Who This Helps
You're a founder operator juggling product and ops. You need faster decisions without drowning in data. The Metrics & Dashboards Basics program is built for you. It helps you pick one North Star metric, define supporting targets, and build a weekly scoreboard you actually trust.
Mini Case
Maya, a founder at a small SaaS, tracked 20 numbers every week. She felt busy but made slow calls. After she defined her North Star metric (weekly active users) and three supporting metrics (signups, retention rate, feature adoption), she cut her review time by 40%. Her team now spends 15 minutes every Monday on the scoreboard, not 2 hours guessing.
Do This Now (5 Steps)
- Pick your one North Star metric. Choose the single number that tells you if your product is working. For Maya, it was weekly active users.
- Define 3 supporting metrics. These back up your North Star. Maya used signups, retention rate, and feature adoption.
- Set realistic targets. Don't guess. Look at last month's data and set a 10% improvement goal. Maya aimed for 12% retention growth in 7 days.
- Build a weekly scoreboard. Use a simple dashboard with three sections: North Star, supporting metrics, and guardrails (like churn rate). Update it every Monday.
- Review with your team. Spend 15 minutes each week. Ask: What changed? Why? What's our next move?
Avoid These Traps
- Tracking too many numbers. Stick to 4-5 metrics max. More than that and you'll freeze.
- Vague definitions. Define each metric clearly. "Active users" means logged in within 7 days, not 30.
- No targets. Without a target, you can't tell if you're winning or losing.
- Skipping guardrails. Set alerts for metrics that signal trouble, like a 20% drop in signups.

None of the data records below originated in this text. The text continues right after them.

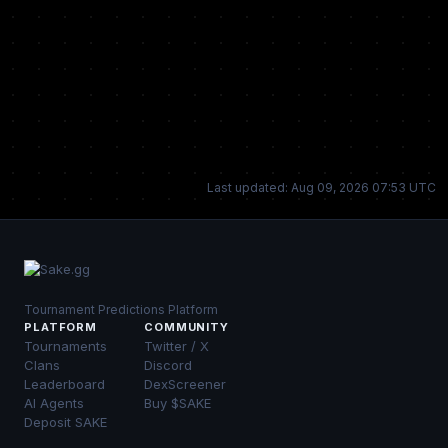
Last updated: Aug 09, 2026 07:53 UTC
Tournament Predictions Platform
PLATFORM
COMMUNITY
Tournaments
Twitter / X
Clans
Discord
Leaderboard
DexScreener
AI Agents
Buy $SAKE
Deposit SAKE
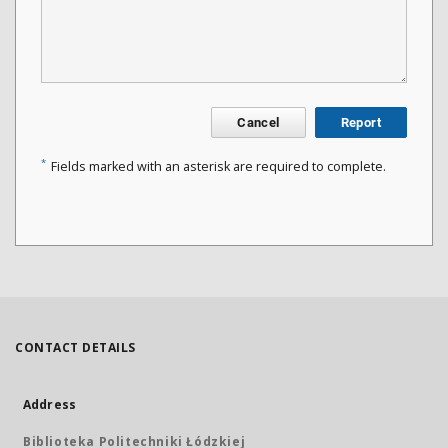
Cancel
Report
*
Fields marked with an asterisk are required to complete.
CONTACT DETAILS
Address
Biblioteka Politechniki Łódzkiej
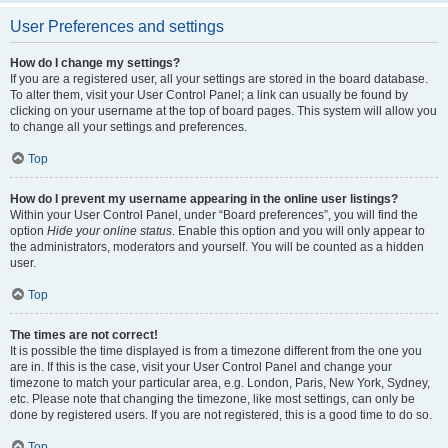
User Preferences and settings
How do I change my settings?
If you are a registered user, all your settings are stored in the board database.
To alter them, visit your User Control Panel; a link can usually be found by
clicking on your username at the top of board pages. This system will allow you
to change all your settings and preferences.
Top
How do I prevent my username appearing in the online user listings?
Within your User Control Panel, under “Board preferences”, you will find the
option
Hide your online status
. Enable this option and you will only appear to
the administrators, moderators and yourself. You will be counted as a hidden
user.
Top
The times are not correct!
It is possible the time displayed is from a timezone different from the one you
are in. If this is the case, visit your User Control Panel and change your
timezone to match your particular area, e.g. London, Paris, New York, Sydney,
etc. Please note that changing the timezone, like most settings, can only be
done by registered users. If you are not registered, this is a good time to do so.
Top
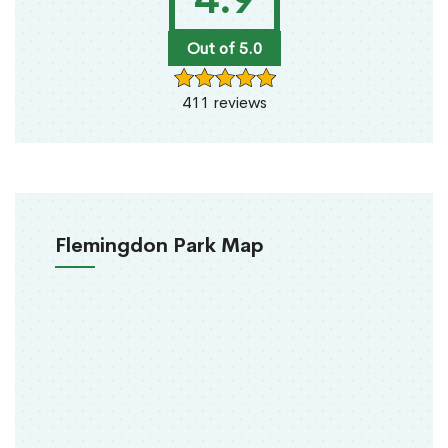
Out of 5.0
411 reviews
Flemingdon Park Map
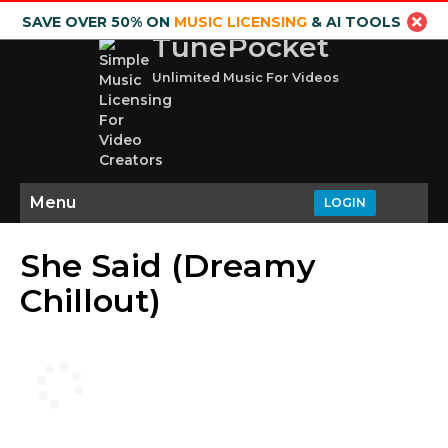
SAVE OVER 50% ON
MUSIC LICENSING
& AI TOOLS
TunePocket
Unlimited Music For Videos
Menu
LOGIN
She Said (Dreamy
Chillout)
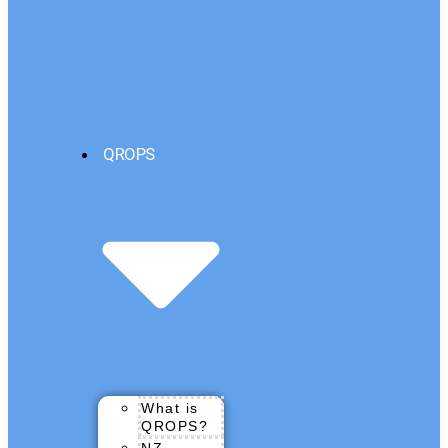
QROPS
What is
QROPS?
NZ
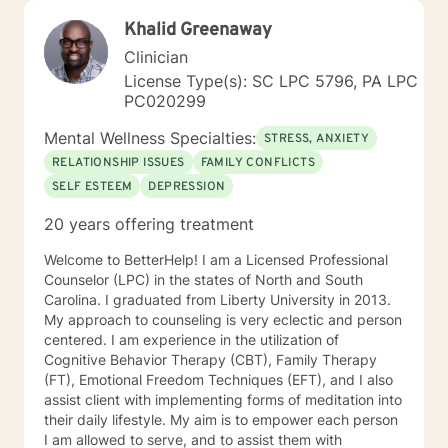
Khalid Greenaway
Clinician
License Type(s): SC LPC 5796, PA LPC
PC020299
Mental Wellness Specialties:
STRESS, ANXIETY
RELATIONSHIP ISSUES
FAMILY CONFLICTS
SELF ESTEEM
DEPRESSION
20 years offering treatment
Welcome to BetterHelp! I am a Licensed Professional
Counselor (LPC) in the states of North and South
Carolina. I graduated from Liberty University in 2013.
My approach to counseling is very eclectic and person
centered. I am experience in the utilization of
Cognitive Behavior Therapy (CBT), Family Therapy
(FT), Emotional Freedom Techniques (EFT), and I also
assist client with implementing forms of meditation into
their daily lifestyle. My aim is to empower each person
I am allowed to serve, and to assist them with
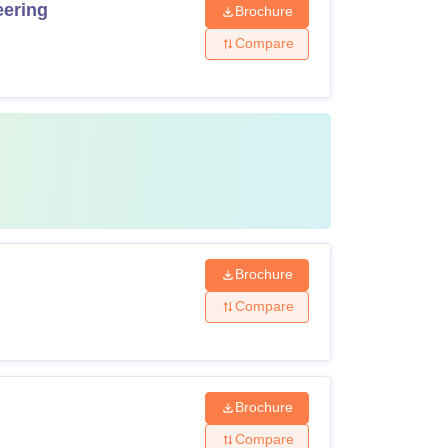
eering
Brochure
Compare
Brochure
Compare
Brochure
Compare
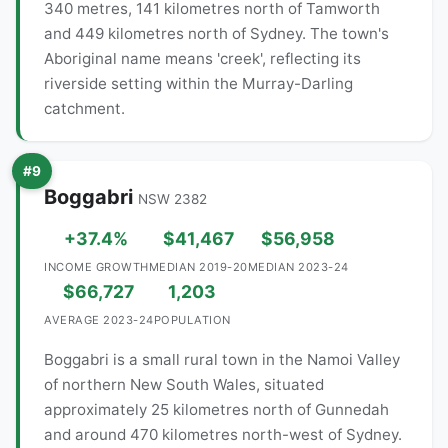
340 metres, 141 kilometres north of Tamworth
and 449 kilometres north of Sydney. The town's
Aboriginal name means 'creek', reflecting its
riverside setting within the Murray-Darling
catchment.
#9
Boggabri
NSW 2382
+37.4%
$41,467
$56,958
INCOME GROWTH
MEDIAN 2019-20
MEDIAN 2023-24
$66,727
1,203
AVERAGE 2023-24
POPULATION
Boggabri is a small rural town in the Namoi Valley
of northern New South Wales, situated
approximately 25 kilometres north of Gunnedah
and around 470 kilometres north-west of Sydney.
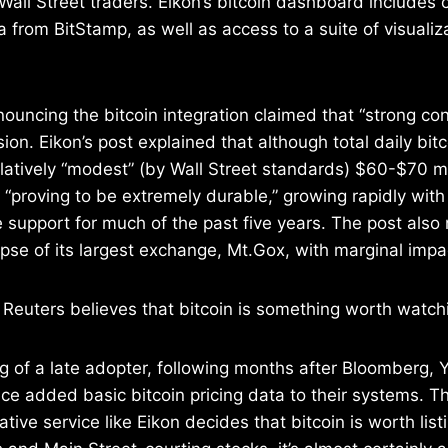
Wall Street traders. Eikon’s bitcoin dashboard includes 
 from BitStamp, as well as access to a suite of visualiz
nouncing the bitcoin integration claimed that “strong 
sion. Eikon’s post explained that although total daily bit
relatively “modest” (by Wall Street standards) $60-$70 mi
s “proving to be extremely durable,” growing rapidly with
e support for much of the past five years. The post also 
apse of its largest exchange, Mt.Gox, with marginal impac
Reuters believes that bitcoin is something worth watch
g of a late adopter, following months after Bloomberg, 
e added basic bitcoin pricing data to their systems. T
ative service like Eikon decides that bitcoin is worth lis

- Reviewing alone. Share the scoreboard with your team. Different perspectives catch blind spots.
Your Win by Friday
By Friday, you'll have your North Star metric defined, three supporting metrics with targets, and a simple weekly scoreboard layout. You'll make faster decisions with compact evidence. And you'll feel a little less like you're flying blind. (Bonus: your team will thank you for the 15-minute Monday meetings.)